- Opens the hips, groin, and the back of thighs
- Provides a gentle opening to inner knees
- Stimulates the ovaries
- Can aggravate sciatica. If you have this condition, elevate the hips. Beware of hips rotating backward while seated; we want them to rotate forward.
- If you have any lower back disorders which do not allow flexion of the spine, then do not allow the spine to round: keep the back as straight as you can.
- If you have any inner knee trauma or issues, bring the legs closer together or tighten the top of the legs (the quadriceps) to engage the kneecaps.
Getting Into the Pose:
- From a sitting position, spread your legs apart until they won’t go any further. Sitting on a cushion will help tilt your hips. Fold forward, resting your weight into your hands with your arms locked straight, or rest your elbows onto a block.
Alternatives & Options:
- Use bolster to raise hips.
- Can keep hands behind the back, or rest elbows on a bolster.
- Folding over one leg increases spinal and hamstring stretch.
- If the knees feel bothered, tighten the quadriceps to close the knee joint or bring legs closer together.
- If hamstrings feel too tight, bend the knee(s) and place a bolster under the thigh(s).
- Legs can be 90 degrees apart to 120 degrees for advanced students. The full splits of 180 degrees is not necessary, but if you can do it, go for it.
- If you’re advanced, fold right down onto your stomach and rest your arms to the sides.
- Use a bolster under the chest, if you are close to the floor.
- If head is too heavy for the neck, support the head in hands.
- If you are stiff, bend the knees a lot! It is also okay to place the feet flat on the floor. When the knees are bent, and while sitting on a cushion, you can bend forward more easily and allow gravity to do the work.
- Can come into a twist by folding over one leg and rotating chest skyward (if advanced, hold the foot with both hands)
- Can also do a sitting up twist (which helps to stimulate the upper body meridians under the scapula).
Coming Out of the Pose:
- Use your hands to push the floor away and slowly roll up. Remember, slowly means “not fast.” This is a test! If you pop right up quickly, you are a yangster. Be a yinster and slowly come up.
- Once you are up, lean back on your hands to release the hips, tighten the leg muscles, and drag or lift your legs to bring them together. Bounce or shake out the legs. Groaning is allowed. 

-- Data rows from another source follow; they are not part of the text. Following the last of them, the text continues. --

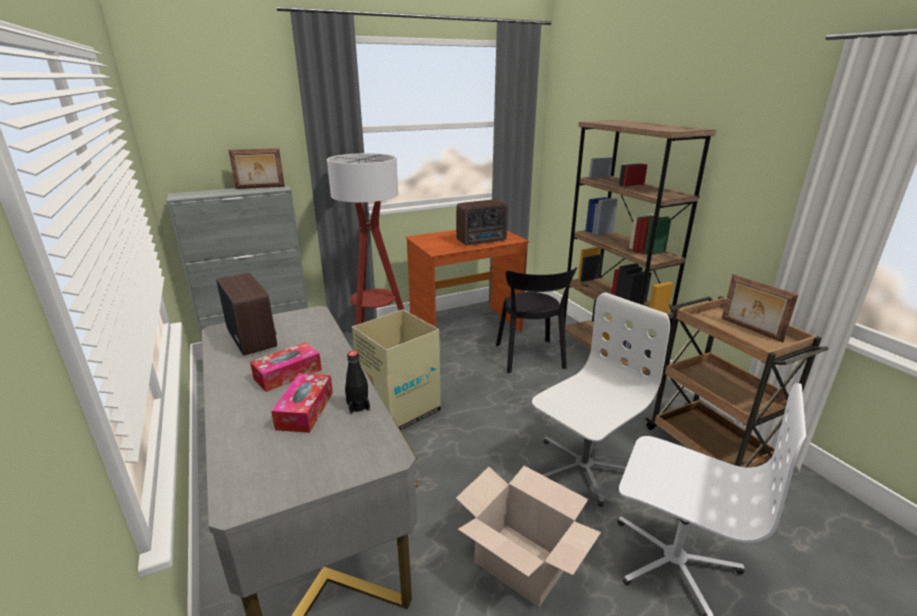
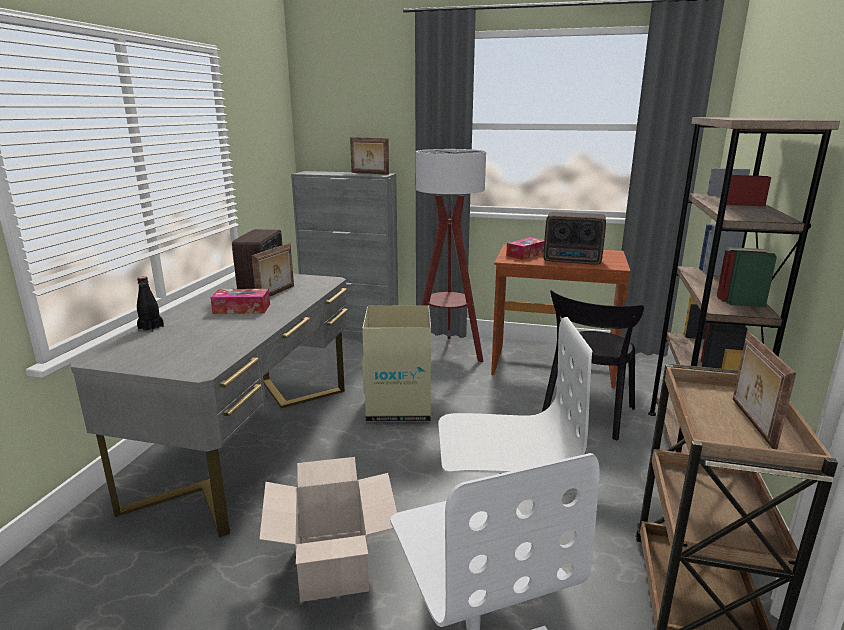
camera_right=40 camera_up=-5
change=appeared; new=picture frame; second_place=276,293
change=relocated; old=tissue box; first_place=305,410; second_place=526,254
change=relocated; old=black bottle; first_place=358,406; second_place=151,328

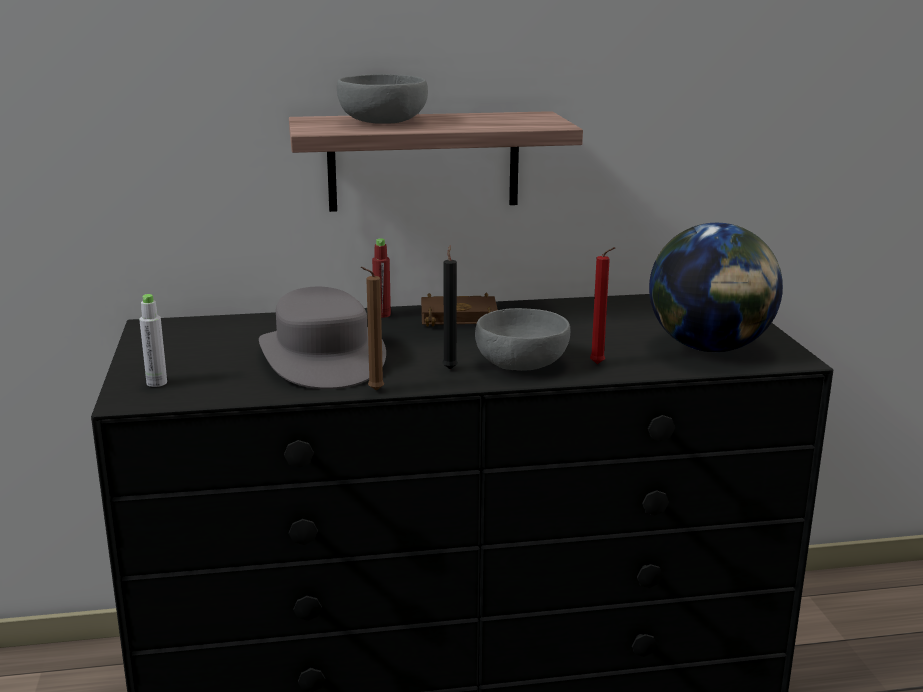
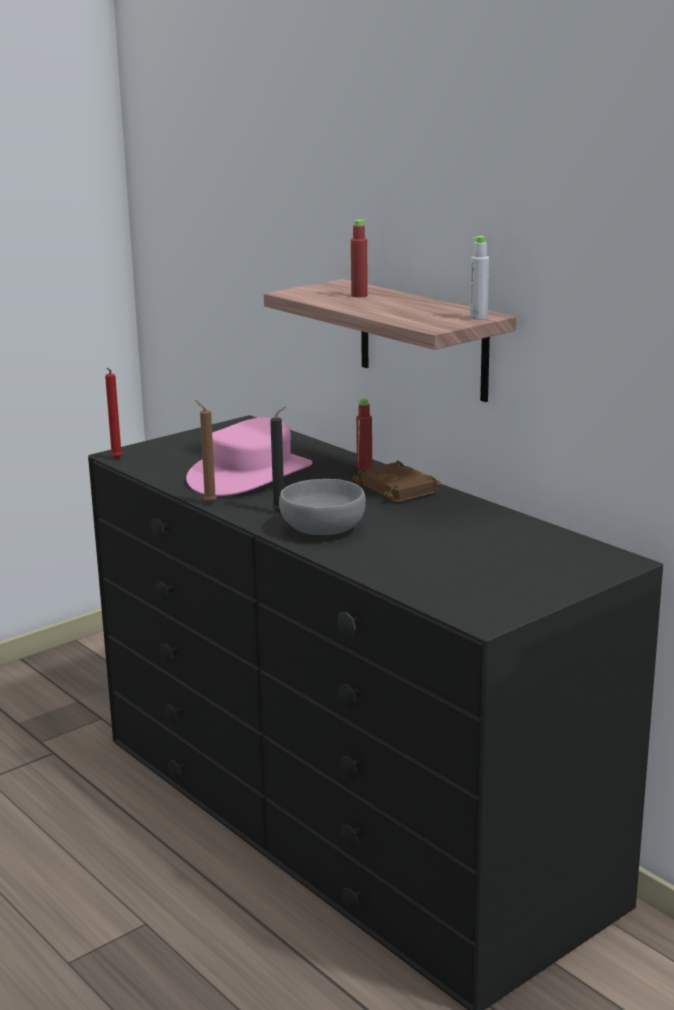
camera_right=60 camera_up=0
change=missing; old=globe; first_place=710,348
change=relocated; old=grey bottle; first_place=156,383; second_place=478,318
change=relocated; old=red candle; first_place=599,364; second_place=116,459
change=exchanged; old=grey bowl; new=red bottle; first_place=381,121; second_place=359,295
change=colour; old=grey hat; new=pink hat; first_place=322,357; second_place=250,475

- Windshield Wipers are nice, or do a cross-legged, seated backbend
- Tabletop (aka Hammock).
Meridians & Organs Affected:
- Urinary Bladder on back of legs and on the back, and the Liver and Kidney lines through the groin and the Spleen through the inner knees.
- The twisting version will stimulate the Gall Bladder along the side of the torso.
- Hips, lower back, and knees.
Recommended Hold Times:
- Three to ten minutes;
Similar Yang Asanas:
- Very frustrating for beginners: the adductor muscles tug on the sitting bones, just like the hamstrings do, which causes the top of the hips to tilt backward. Persistence is required! Sitting on a bolster helps.
- Keep weight forward on the sitting bones; even tug the flesh away from the buttocks before folding forward.
- Often it is nice to spend half of the time in one variation and then add a twist for the last half of the pose.
The above video is an extract from Using Props in Yin Yoga,
which is a 50-minute video.
- — Groans coming out of Yin Yoga poses sound like “ommmm.” Om is the first syllable of “OhmiGod!”